An orange sea washed over the steps of the California State Capitol. Students several years my junior, adorned in orange shirts, glasses, and hats, held up handmade signs as they rallied for proper relationship health education. This “Orange Day of Action,” named after the signature color of Teen Dating Violence Awareness Month, was held on Feb. 7.
According to the CDC’s National Intimate Partner and Sexual Violence Survey, one in three women, nearly one in three men, and over half of trans or non-binary people will experience an abusive relationship in their lifetime, with those between 16 and 24 at greatest risk. The current educational and societal frameworks for understanding love and relationships evidently aren’t serving us.

If “love is learned,” we have to be intentional about teaching it. If “we are stronger united,” we have to start with learning trust, respect, and how to process emotions in a healthy way. We can someday do away with the binary of abuser and victim, and prioritize the different healing that both would need to function safely. Photo by Carolyn Mock.
We are likely to think of “relationship” as meaning a romantic and/or sexual partnership, but relationships include those with our friends, family, and ourselves. By definition, everyone has a relationship, so practicing healthy love is imperative to all of our lives.
We’re taught that relationships involving romance and sex are of paramount importance. There’s a tendency to value them over ones with friends and family, and to feel heightened insecurity or shame about lacking a partner. It’s like the particular devastation of your middle school crush not liking you back.
There’s honest pain in hearing “I like you so much, just not like that,” or “I really just see you as a friend.” Rejection is tough. It’s valid to need time to process the emotions that arise: embarrassment, anger, sadness, even denial. How does that process measure up to the depictions of love from the movies, or the Disney shows, where if the rejected lead tries hard enough and doesn’t take no for an answer, they’ll still be together in the end?
Since there isn’t much narrative thrill in the characters going to their respective homes to sit with their feelings and assess what’s driving their decision-making, the storyline of hot-pursuit remains the standard. It paints itself to kids as the picture of covetable love — grand and messy.
Never mind that the value of a friendship is totally trashed; love worth having is defined as inherently challenging but crowned by the glorious payoff of winning. But it is a winning of power, not love.
It’s no one’s fault that power feels more essential to us than love . In this world, power may keep us fed and sheltered. Being unsuccessful, on the other hand, could mean losing a parent’s attention or a job opportunity; and, on a larger scale, power can determine our access to resources and therefore our quality of life. Our brains jump to survival, and societal systems keep us in that mode.

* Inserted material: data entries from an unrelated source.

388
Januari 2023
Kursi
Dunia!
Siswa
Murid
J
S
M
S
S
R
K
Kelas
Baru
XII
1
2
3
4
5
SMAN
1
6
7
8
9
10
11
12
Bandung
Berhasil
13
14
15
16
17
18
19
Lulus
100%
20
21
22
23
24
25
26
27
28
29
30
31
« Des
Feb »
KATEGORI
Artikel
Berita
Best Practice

Right now, it is most within our control to start rewiring our brains by assessing our thought patterns. It’s okay to have an impulse; it’s better to assess it before acting. It’s okay to be confused; it’s better to understand navigation through that confusion is possible. This is where the pre-prevention work of relationship health education comes in.
Prevention work makes services such as reproductive healthcare, STD testing, and therapy available. It can also entail teaching people about red flags of abusive relationships to look out for.

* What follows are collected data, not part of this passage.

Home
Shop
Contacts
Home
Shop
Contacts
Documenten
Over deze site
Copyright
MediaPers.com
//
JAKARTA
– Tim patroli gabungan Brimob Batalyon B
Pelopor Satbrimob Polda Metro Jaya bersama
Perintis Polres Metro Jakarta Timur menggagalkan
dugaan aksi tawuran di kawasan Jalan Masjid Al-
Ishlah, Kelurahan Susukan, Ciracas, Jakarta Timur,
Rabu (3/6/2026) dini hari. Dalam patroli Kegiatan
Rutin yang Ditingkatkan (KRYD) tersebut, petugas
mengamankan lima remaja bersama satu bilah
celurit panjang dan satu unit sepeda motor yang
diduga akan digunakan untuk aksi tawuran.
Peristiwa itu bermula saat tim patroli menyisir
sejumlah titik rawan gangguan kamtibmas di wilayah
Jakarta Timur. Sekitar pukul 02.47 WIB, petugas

Pre-prevention work goes a step further. It lays the foundation for understanding love and relationships. It not only educates people on red flags to look for in others, but also on how to spot green flags and how to self-reflect on one’s own behaviors.
This education is valuable at every level, as the practices of self-reflection, boundary-setting, and communication are just as applicable to friendships as they are to romantic relationships.
Imagine the empowerment a young person might feel in leaving an unhealthy romantic relationship if they had practiced making difficult decisions in other areas, and had healthy friendships they knew they could go to for support.
Imagine how celebrated and intimate a romantic relationship would feel if your partnership felt like a good choice, not something you couldn’t bear to step away from even if you tried.
Vulnerability with a partner may look different than with a friend, or from a sibling or co-worker.
I’m not advocating for a universally prescribed perfect relationship. I personally have endured a string of abusive relationships in my young life, and am still unlearning so many things about others and myself. Ending relationship violence will never mean ending conflict or erasing big emotions. It will hinge on learning how to hold oneself in conflict, through emotions, how to hold space for the other person, and how to accept help.
In the book ‘all about love,’ author bell hooks references M. Scott Peck’s definition of love as “the will to extend one’s self for the purpose of nurturing one’s own or another’s spiritual growth.” February tends to be a month full of confusing definitions and portrayals of love, and is also Teen Dating Violence Awareness Month. Now, as we move forward through the year, I encourage us to find community over all else. We need to help one another where we can, relieve each other of the burden of isolation, provide resources when we can, and accept resources when we need them.
We can reach a balance between self-sufficiency and interdependence. Coercion, shaming, and violence can be combated with creativity in solution-seeking, confidence in ourselves and the authenticity of our actions, and patient communication.
New frameworks of love will not free us from suffering, but they can be applied to our relationships in order to make us more deeply interconnected so that we can better navigate suffering and dive more liberally into joy.